HomeNewsMeikles seeks approval for empowerment deal

Meikles seeks approval for empowerment deal


MEIKLES Limited shareholders will tomorrow convene an extraordinary general meeting to either vote for or against the allocation of 10% of the company’s shares to employees, as the group partially complies with the country’s indigenisation laws.

Report by Business Reporter

The shares will be housed under an employee share ownership scheme and the approval will result in Meikles’s provisional indigenisation compliance plan being fulfilled.

The meeting comes two years after the shareholders approved that 24 million unissued shares be placed under the control of the employee share ownership scheme.

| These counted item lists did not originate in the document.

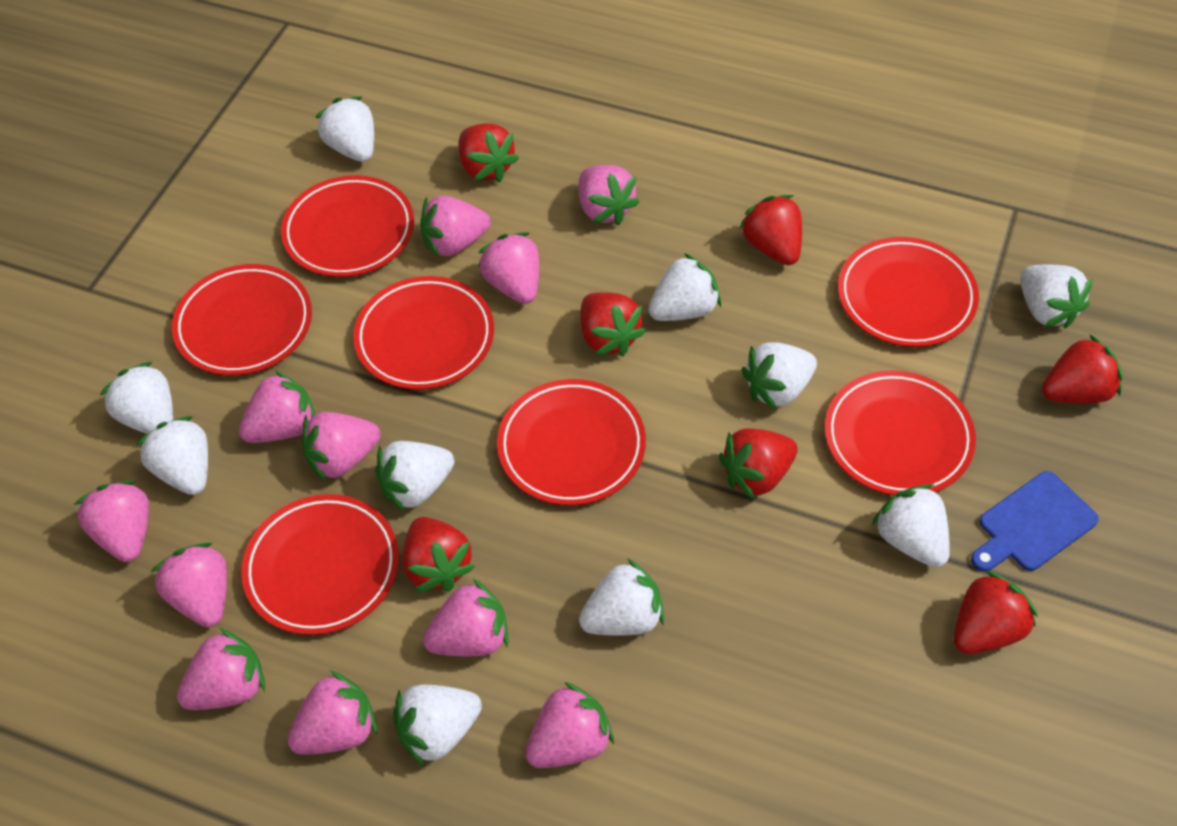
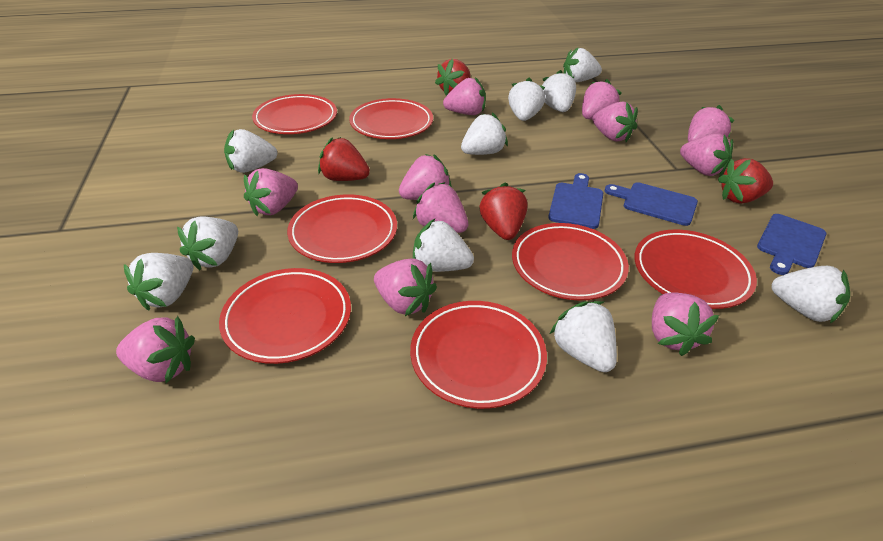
blue cutting board: [971,471,1099,572] = 1 -> [548,173,603,229] [605,182,698,226] [757,214,826,275] = 3
red strawberry: [402,517,476,592] [458,124,519,182] [580,292,646,356] [719,428,798,500] [739,195,802,265] [954,570,1038,654] [1042,334,1123,404] = 7 -> [318,137,370,181] [435,59,471,96] [479,182,527,240] [718,158,773,204] = 4

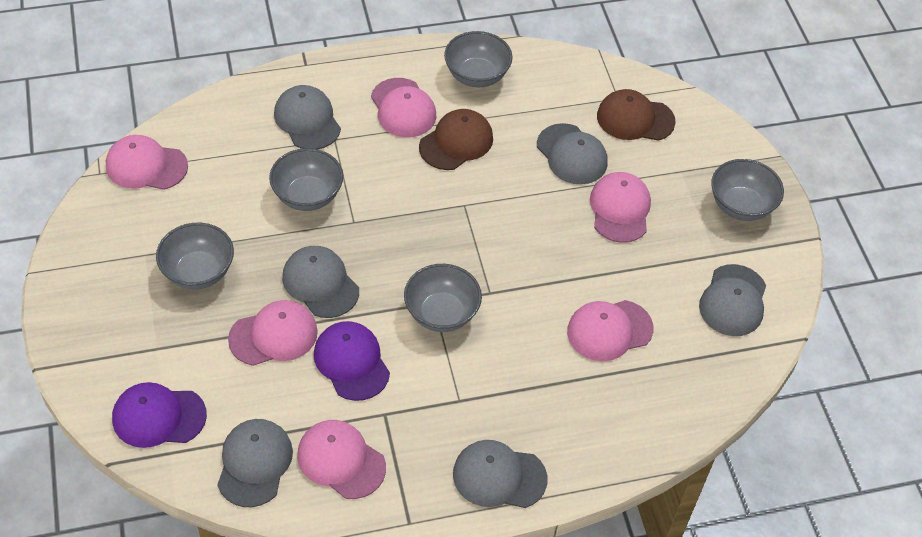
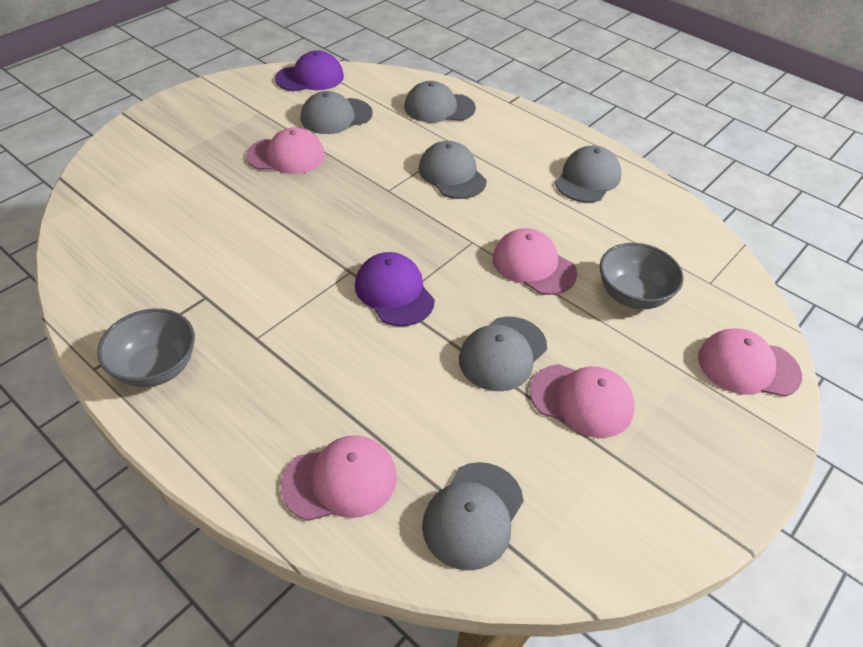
brown cap: [419,109,493,170] [597,89,676,141] = 2 -> none = 0
grey bowl: [156,223,234,290] [269,148,343,211] [404,264,482,332] [444,31,513,87] [711,159,784,221] = 5 -> [97,309,195,387] [600,243,684,309] = 2
pink cap: [106,135,188,190] [228,300,318,366] [297,420,386,499] [371,78,436,137] [567,300,653,361] [590,172,651,243] = 6 -> [246,127,325,174] [281,435,397,521] [492,228,577,295] [530,364,635,438] [698,328,802,397] = 5

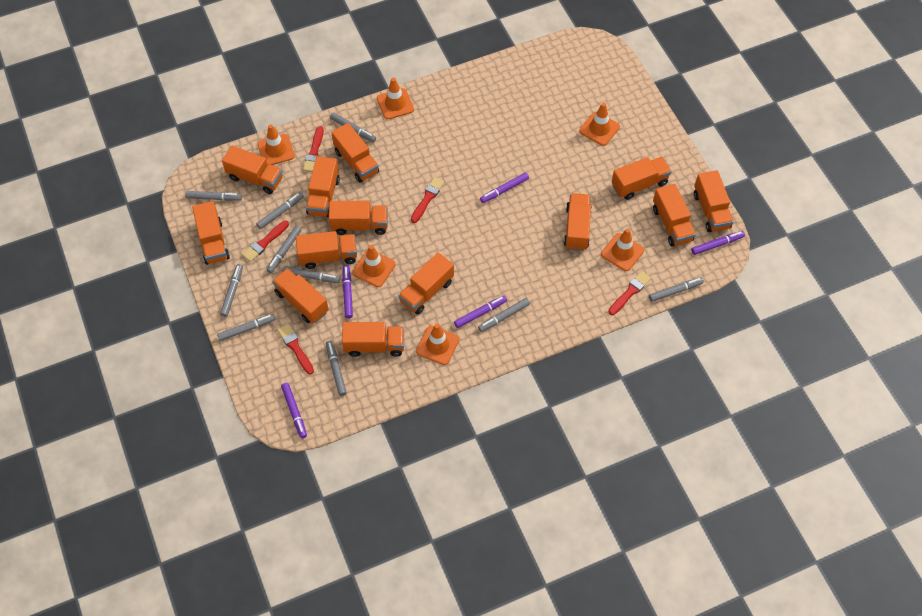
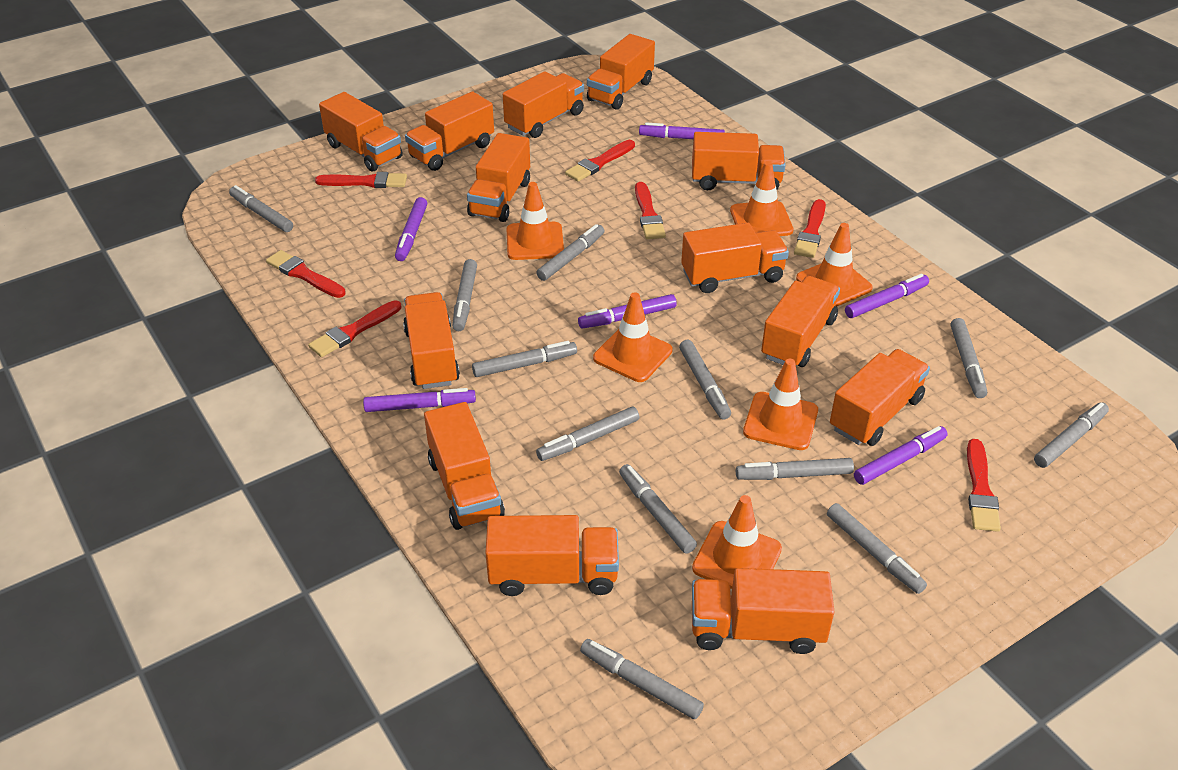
grey marker: [185,191,242,201] [217,314,276,341] [220,264,243,317] [256,192,304,229] [266,226,301,273] [283,266,340,283] [326,341,347,396] [330,112,376,142] [478,298,530,332] [649,277,704,302] = 10 -> [229,185,293,232] [452,259,477,331] [472,341,577,377] [536,224,604,281] [536,407,640,461] [580,639,704,719] [619,464,697,554] [679,340,731,420] [736,458,854,480] [827,503,927,594] [951,318,987,398] [1034,402,1109,468] = 12
purple marker: [281,383,307,438] [342,265,353,319] [454,296,507,328] [480,173,529,203] [691,231,745,255] = 5 -> [363,388,476,412] [395,197,427,261] [578,294,677,329] [639,122,725,139] [845,274,929,318] [854,426,948,485] = 6
red brush: [242,220,289,262] [277,324,314,374] [303,126,324,172] [411,177,444,223] [608,271,651,315] = 5 -> [266,250,346,298] [308,300,401,357] [315,172,407,188] [565,140,635,181] [635,182,666,239] [794,199,826,258] [967,439,1001,532] = 7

The shares then represented 8,91% of the issued share capital.

The Ministry of Youth, Indigenisation and Economic Empowerment has approved the company’s provisional Indigenisation Implementation Plan on the condition that 10% of the issued share capital be issued to the trust.

“To meet this condition, a further 4 000 000 shares need to be issued to the trust in addition to the shares already authorised to be issued as per the August 20 2013 Annual General Meeting. So, in total 19 581 490 shares will be placed under the control of the directors. This total together with the 8 418 510 shares already issued to the trust will constitute 10% of the company’s issued share capital,” the statement read.

“To date finance has been secured for the Trust to purchase 8 418 510 shares in the company and for the scheme to purchase 12 812 381 shares in the company. It has not been possible to secure additional financing for both the Trust and the Scheme to purchase their full entitlement.

“Shareholder approval is now being sought for the company to finance the purchase of the balance of both the Trust and the Scheme’s shares in the company.”
Meikles said the company would extend assistance if the funds on deposit held by the Reserve Bank of Zimbabwe were repaid.

The central bank owes Meikles $76,5 million dating back to 1998.

The debt was accrued from transactions related to the group’s dual listing on the Zimbabwe Stock Exchange and the London Stock Exchange.